09 June, 2017

Take on Mars Review

Take on Mars is more simulation than game, and clearly showing that the goal was a simulation first, and a game second. That said, it remains very interesting and works quite well as a game, when you can figure out how to do things and get it to work.

And that is one of the problems. The biggest problem however is the complete lack of time acceleration and slow speeds. I understand wanting realistic speeds in your simulation game, but this is not an experience that any but the most patient people are willing to go through. For reference, to complete the unmanned campaign you will need to travel ~50,000m at speeds between 1.5m/s and 2m/s, or in more understandable terms, your rovers go at the speed of an old man with a walking aid and you need to travel roughly a small country's length. The game does helpfully offer you a realistic wheel speeds option, which will bring your speed down to around 0.6m/s, or roughly the speed of that old man if he had to stop to take a breather after every step. I firmly believe that I am one of the most patient people in the world and submit this game as proof for that.

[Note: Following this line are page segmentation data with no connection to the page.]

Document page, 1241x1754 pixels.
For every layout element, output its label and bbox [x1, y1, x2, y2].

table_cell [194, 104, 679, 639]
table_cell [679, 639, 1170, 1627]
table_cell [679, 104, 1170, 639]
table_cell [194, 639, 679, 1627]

With the biggest problem out of the way, the smaller problems are still noticable. It essentially does not tell you how to do or use most things. When starting a campaign, the first thing I had to do was push every button on my keyboard in the hopes that it would move along the interactive first landing of an historical Russian lander. It worked eventually, and I could play the game after that. After that, you are never told how to use specific instruments, and you aren't told what technologies actually do for you as a player. But that is something you can figure out as well with a lot of looking for things, so eventually it will work out.
There also still appear to be a fair amount of bugs in the game, including random missions asking you to take microscope pictures of the atmosphere, and one that makes it so missions do not spawn when they should so the game literally becomes unfinishable. With the last one in mind, I had to stop my playthrough before I could get to the manned stage, as the missions I needed to complete did not ever show up. The physics at times become a large problem in that your science instruments need to be held still to do science, but the physics tries to make your rovers almost dance, which makes it nearly impossible to use your instruments unless you forcibly jam them against the rock or sand you are trying to perform experiments on.

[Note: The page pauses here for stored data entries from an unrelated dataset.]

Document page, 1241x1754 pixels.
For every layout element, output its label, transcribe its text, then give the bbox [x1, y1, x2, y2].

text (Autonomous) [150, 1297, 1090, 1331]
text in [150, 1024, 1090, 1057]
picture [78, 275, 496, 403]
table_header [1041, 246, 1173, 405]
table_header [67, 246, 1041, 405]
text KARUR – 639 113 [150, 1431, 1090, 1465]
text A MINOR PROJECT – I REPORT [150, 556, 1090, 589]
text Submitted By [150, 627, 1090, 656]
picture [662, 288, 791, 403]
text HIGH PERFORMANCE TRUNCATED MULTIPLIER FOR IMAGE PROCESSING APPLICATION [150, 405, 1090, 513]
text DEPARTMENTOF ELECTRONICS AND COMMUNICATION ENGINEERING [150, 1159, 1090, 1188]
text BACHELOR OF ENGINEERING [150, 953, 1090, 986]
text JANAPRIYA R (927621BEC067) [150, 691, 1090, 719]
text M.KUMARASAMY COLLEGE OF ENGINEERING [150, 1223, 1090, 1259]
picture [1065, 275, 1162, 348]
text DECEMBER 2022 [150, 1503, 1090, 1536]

Even then, Mars is a nice and often varied place, with a lot of interesting terrain and good looking locations, with missions placed so that they show you to all the good places with almost scenic tours. The economic part of the game- Getting your funding, is very rough early on and practically doesn't exist in the later stages. This may be to save up money for the manned missions, but I never actually reached that part, so I wouldn't know.

All things said, Take on Mars needs work. It is not an unpleasant experience for one with a lot of patience, but I struggle to see what would draw in anyone other than the most scientific minded people who at the same time don't mind gameplay. For anyone else, it is a nice novelty, but very repetitive and slow. There does not seem to be that much here, at least not in the unmanned campaign.

There is also a multiplayer mode, but I've yet to be able to motivate anyone into playing it with me. I will update this review whenever I get people into a server with it.